単位や元素に科学者の名

 

 ベクレル、シーベルト、レントゲンなど、放射線には様々なカタカナ文字が登場します。その多くは放射線に関わる研究で功績を残した科学者たちの名前です。

 ベクレル(Bq)は放射線を出す力(単純には放射性物質の量)の単位です。この食品は〇〇ベクレル、この土壌は〇〇ベクレルというように必ず「もの」が主語になります。

 パリで親子3代にわたり蛍光物質の研究をしていたアンリ・ベクレルは、1896年のある日、太陽光を使う実験をしていました。

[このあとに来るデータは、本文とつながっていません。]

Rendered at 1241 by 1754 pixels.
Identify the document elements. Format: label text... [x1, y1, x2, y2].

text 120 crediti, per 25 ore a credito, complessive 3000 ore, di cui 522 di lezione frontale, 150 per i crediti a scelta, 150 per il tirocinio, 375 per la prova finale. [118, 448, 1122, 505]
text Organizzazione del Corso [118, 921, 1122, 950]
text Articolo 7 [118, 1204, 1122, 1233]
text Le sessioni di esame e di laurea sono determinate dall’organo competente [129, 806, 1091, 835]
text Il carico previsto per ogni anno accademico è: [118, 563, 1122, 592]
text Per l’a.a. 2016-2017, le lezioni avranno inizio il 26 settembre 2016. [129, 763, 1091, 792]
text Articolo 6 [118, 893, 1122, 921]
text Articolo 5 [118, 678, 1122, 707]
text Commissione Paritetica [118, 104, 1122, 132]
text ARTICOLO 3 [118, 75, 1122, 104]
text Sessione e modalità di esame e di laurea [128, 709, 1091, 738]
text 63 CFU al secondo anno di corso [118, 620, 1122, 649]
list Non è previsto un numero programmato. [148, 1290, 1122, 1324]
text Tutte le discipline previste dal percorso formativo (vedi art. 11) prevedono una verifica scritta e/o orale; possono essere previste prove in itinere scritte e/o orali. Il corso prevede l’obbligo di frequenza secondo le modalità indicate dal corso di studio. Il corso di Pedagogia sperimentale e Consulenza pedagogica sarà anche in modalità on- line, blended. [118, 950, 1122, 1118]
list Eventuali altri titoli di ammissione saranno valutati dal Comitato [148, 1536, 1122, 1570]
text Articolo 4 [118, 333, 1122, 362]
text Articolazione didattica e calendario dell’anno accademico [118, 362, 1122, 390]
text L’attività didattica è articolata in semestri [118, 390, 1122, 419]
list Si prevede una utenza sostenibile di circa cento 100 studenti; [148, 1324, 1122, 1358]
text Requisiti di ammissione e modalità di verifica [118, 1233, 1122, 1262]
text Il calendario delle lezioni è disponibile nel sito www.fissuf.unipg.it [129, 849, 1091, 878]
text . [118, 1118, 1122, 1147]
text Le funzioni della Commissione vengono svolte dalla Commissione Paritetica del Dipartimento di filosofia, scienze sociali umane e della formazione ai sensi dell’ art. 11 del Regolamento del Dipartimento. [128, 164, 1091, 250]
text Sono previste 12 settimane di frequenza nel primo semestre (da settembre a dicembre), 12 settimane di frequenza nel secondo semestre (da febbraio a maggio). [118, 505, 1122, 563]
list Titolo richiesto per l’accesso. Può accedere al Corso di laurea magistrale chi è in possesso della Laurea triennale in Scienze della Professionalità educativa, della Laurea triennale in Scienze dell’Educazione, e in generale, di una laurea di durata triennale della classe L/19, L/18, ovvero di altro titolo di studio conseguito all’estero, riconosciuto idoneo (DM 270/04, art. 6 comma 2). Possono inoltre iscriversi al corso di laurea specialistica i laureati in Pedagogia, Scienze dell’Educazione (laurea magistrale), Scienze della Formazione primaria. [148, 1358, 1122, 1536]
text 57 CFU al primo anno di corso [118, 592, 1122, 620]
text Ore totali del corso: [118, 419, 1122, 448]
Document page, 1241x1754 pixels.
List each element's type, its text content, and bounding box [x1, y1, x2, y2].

しかし、曇りの日が続いたために実験ができず、使う予定だったウランと写真乾板を一緒に机の引き出しにしまっていました。その数日後、光にあたらないように大事にしまっていたにもかかわらず、乾板が反応していることを発見します。

 ウランから放射線が出てそれが乾板にあたっている。言い換えれば、ウランが放射線を出す能力を持つことが発見された瞬間でした。のちにこの性質に「放射能」と名付けたのはキュリー夫人です。この放射能の発見によって、1903年アンリ・ベクレルとキュリー夫妻はノーベル物理学賞を受賞することになります。